G: I'm frustrated only because it's obvious consumers want it. We don't own the distribution (outlet), in this case Time/Warner in the New York area or some of the other cable operators who control that access to the home. I'm frustrated they don't recognize what everyone else seems to recognize: That it's high-quality entertainment and something that the fans and their consumers want. It's frustrating to see why they aren't delivering it to their consumers. It's clear they talk about a sports tier, but they're not committed to a sports tier. They do not treat independent programmers the same as the channels they own. So there is a discrimination factor we face being as an independent programmer. Also it's extremely clear that NFL football has a very broad and deep following and that this kind of a network should be available to the broadest possible distribution outlet they have.
Q: There was talk of an ESPN-NFL Network merger. Any substance to it?
G: We talk with our media partners all the time about alternatives both to the NFL network and other media opportunities. We see ESPN as one of those partners that we have great respect for, and we have had dialogue with them. But we've also had conversations with other partners that should be intriguing with respect to the NFL Network as far as distribution in trying to make it more compelling than it is now for our fans.
Q: So you could foresee the network merging with someone in the future?
G: It's not something we've ruled out. If we think could make it more compelling from a consumer standpoint that is something we're interested in doing. This is a long-term strategy; this is not short-term.
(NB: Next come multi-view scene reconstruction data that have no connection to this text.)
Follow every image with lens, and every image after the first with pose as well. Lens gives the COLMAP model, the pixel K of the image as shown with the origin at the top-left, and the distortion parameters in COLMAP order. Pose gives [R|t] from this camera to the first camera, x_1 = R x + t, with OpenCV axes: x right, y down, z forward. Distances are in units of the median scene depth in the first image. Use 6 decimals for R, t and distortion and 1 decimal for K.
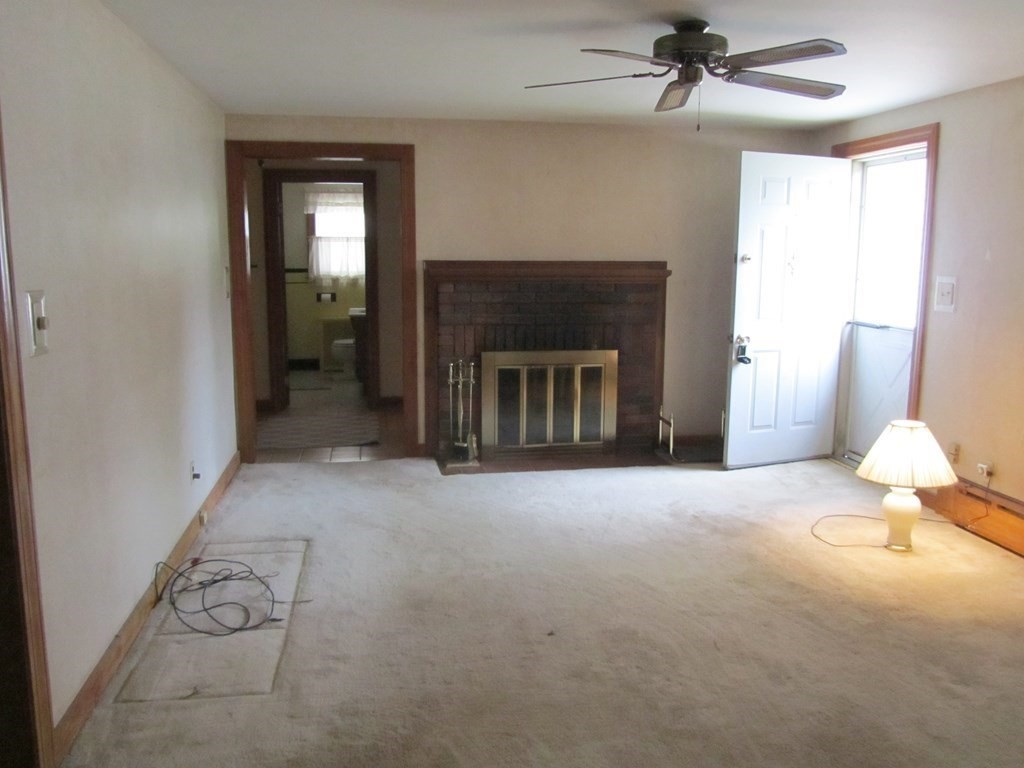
lens RADIAL K [[860.3, 0, 512.4], [0, 860.3, 385.7], [0, 0, 1]] dist [-0.036003, 0.000212]
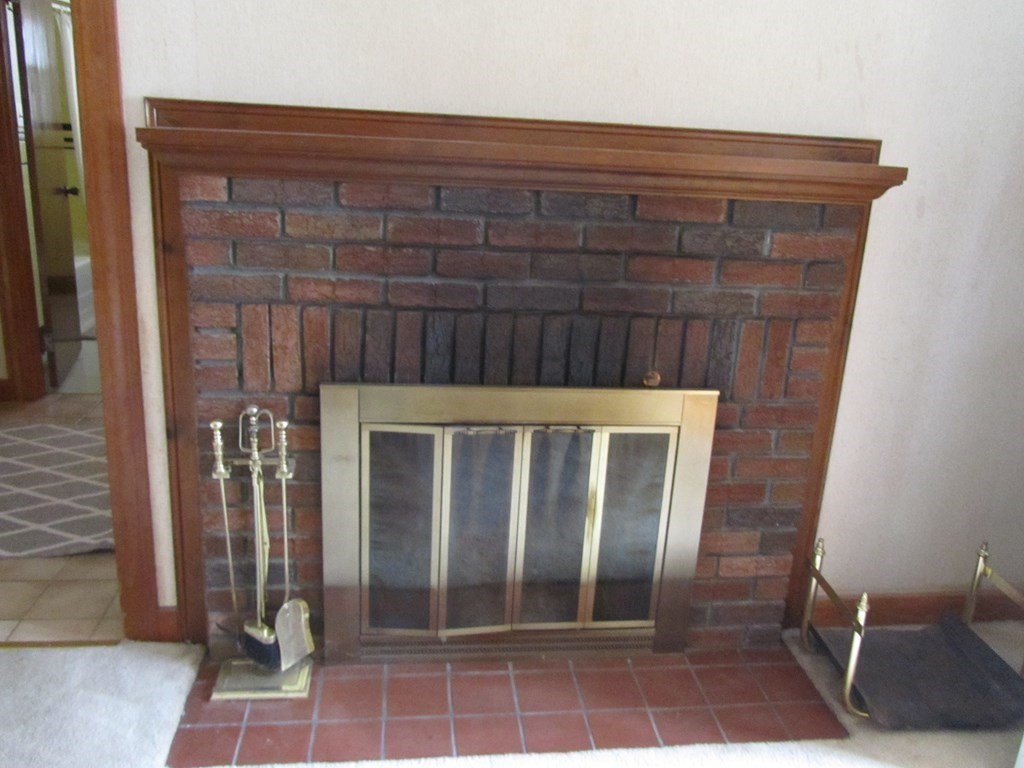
lens RADIAL K [[860.3, 0, 511.7], [0, 860.3, 380.5], [0, 0, 1]] dist [-0.036003, 0.000212]
pose [[0.998108, 0.059410, -0.015822, 0.044191], [-0.056633, 0.988599, 0.139515, -0.091359], [0.023931, -0.138355, 0.990094, 0.660628]]
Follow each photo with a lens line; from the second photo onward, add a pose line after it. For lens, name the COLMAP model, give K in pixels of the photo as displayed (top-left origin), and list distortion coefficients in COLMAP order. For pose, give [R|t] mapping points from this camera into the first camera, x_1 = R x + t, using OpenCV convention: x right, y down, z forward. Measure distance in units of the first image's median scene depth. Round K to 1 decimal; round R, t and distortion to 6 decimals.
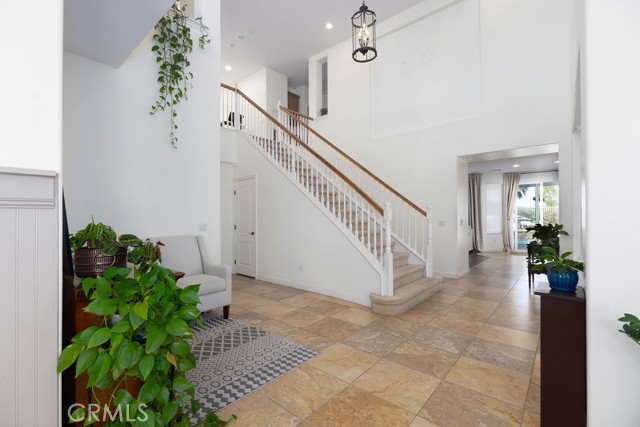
lens RADIAL K [[284.6, 0, 318.4], [0, 284.6, 213.3], [0, 0, 1]] dist [0.001861, 0.000106]
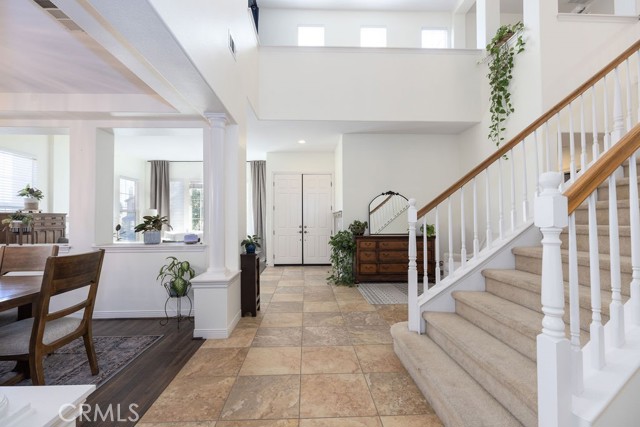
lens RADIAL K [[284.6, 0, 318.4], [0, 284.6, 214.8], [0, 0, 1]] dist [0.001861, 0.000106]
pose [[-0.724815, -0.004803, -0.688926, 1.158489], [0.012859, 0.999707, -0.020499, 0.017539], [0.688823, -0.023716, -0.724541, 1.728167]]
While we may be frustrated in the short-term, long-term we're looking for the distribution and having the highest-quality programming because we want to bring football (into homes) 24 hours, seven days a week, 365 days a year. That's our goal here, and we're going to succeed. We just would like to get there as fast as possible.
Q: Since you mention long-term, can you imagine the day when the NFL Network is available by Pay-Per-View on the Internet, and, if so, are you in favor of it?
G: No, I can't imagine that. One of the things that made the NFL great was the broad access to games. That's exactly at the core of our disagreement with some of the largest cable operators. (Pro football) is in great demand and what made the NFL so popular and successful is that it reaches a broad audience. The distribution ought to match that.
Q: The NCAA has its bowl games sponsored, and the NFL has its stadiums sponsored. Can you envision the day when the NFL does something similar with the Super Bowl, so that we have, say, a Tostitos Super Bowl?
G: I don't envision that. The Super Bowl is one of the marquee brands, so I don't see us doing that. No.
Q: Where are you going to be this weekend?
G: I'll be Thursday night at Giants Stadium, and then I'll be going to Indianapolis Sunday for the opening of their new stadium.